Tag Archives: thankfulness; rewards of thankfulness

A Spirit of Thankfulness Brings Love, Hope, Joy, and Peace

“A Spirit of Thankfulness Brings Love, Hope, Joy, and Peace”
By Joan Y. Edwards

Here is a link to a video of this Lenten Reflection I did for St. Matthew Catholic Church on Friday, February 23, 2024.

 When you are feeling hopeless, anxious, resentful, or depressed because you feel you do not have enough of what you want or need, thank God for what you do have. A spirit of thankfulness will bring you love, hope, joy, and peace. Gratitude helps you focus on what you have instead of what you don’t have.

 As a teenager, I watched a neighbor dig up azalea bushes and take them away to her friend’s house across town. I asked her “Why?” Her response was: “Because my family doesn’t appreciate them.”

If you aren’t thankful for things, will God take them away from you? No. God is not like that. God gives to you freely without expecting anything in return.

When you are thankful, you receive more of what you are grateful for. Tests prove that gratefulness produces more dopamine and serotonin, the “feel good” hormones, in your body. It makes you feel happier and healthier immediately. It gives you such a warm feeling of hope, joy, love, and peace that you search for more reasons to be thankful, to experience that “good feeling” over and over again.

Choose a rock and designate it as your Gratitude Rock. Keep it in your pocket or put it in a good place to remind you to say “Thank you, God for the big and the small.”

 Being thankful makes you aware of God’s light of love, hope, joy, and peace deep inside you. You feel it so strongly that you want to share this good feeling with others. You hold a door open for someone. You pay for the food for the next person in line at a restaurant. Tell God, “I love you, Lord. Thank you for my many blessings.
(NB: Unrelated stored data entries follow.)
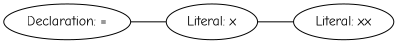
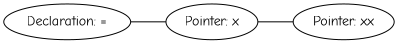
  graph {
    fontname="Comic Neue"
    rankdir=LR
    node [fontname="Comic Neue"]
    edge [fontname="Comic Neue"]
    n1 [label="Declaration: ="]
-   n2 [label="Literal: x"]
-   n3 [label="Literal: xx"]
+   n2 [label="Pointer: x"]
+   n3 [label="Pointer: xx"]
    n1 -- n2
    n2 -- n3
  }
I am doing this for you.”
Resources:
1. Positive Psychology has learned through tests that when we express gratitude and receive the gift of thankfulness, our brain releases dopamine and serotonin, the two crucial neurotransmitters responsible for our emotions, and they make us feel ‘good’. They enhance our mood immediately, making us feel happy from the inside.
2. “Neuroscience of Gratitude:” https://positivepsychology.com/neuroscience-of-gratitude/The Neuroscience of Gratitude and Effects on the Brain
3. Scripture about Thanksgiving:
St. Paul the Apostle said to the people of Phillipi in Greece: “Do not be anxious about anything, but in every situation, by prayer and petition, with thanksgiving, present your requests to God. And the peace of God, which transcends all understanding, will guard your hearts and your minds in Christ Jesus.”
Philippians 4:6-7 NIV
4. National Christian Foundation says: Giving is a grace from God. He empowers us to give, fills us with joy when we do, and then often replenishes our supplies, so we can give more.
2 Corinthians 9
5. Now he who supplies seed to the sower and bread for food will also supply and increase your store of seed and will enlarge the harvest of your righteousness.  You will be enriched in every way so that you can be generous on every occasion, and through us your generosity will result in thanksgiving to God.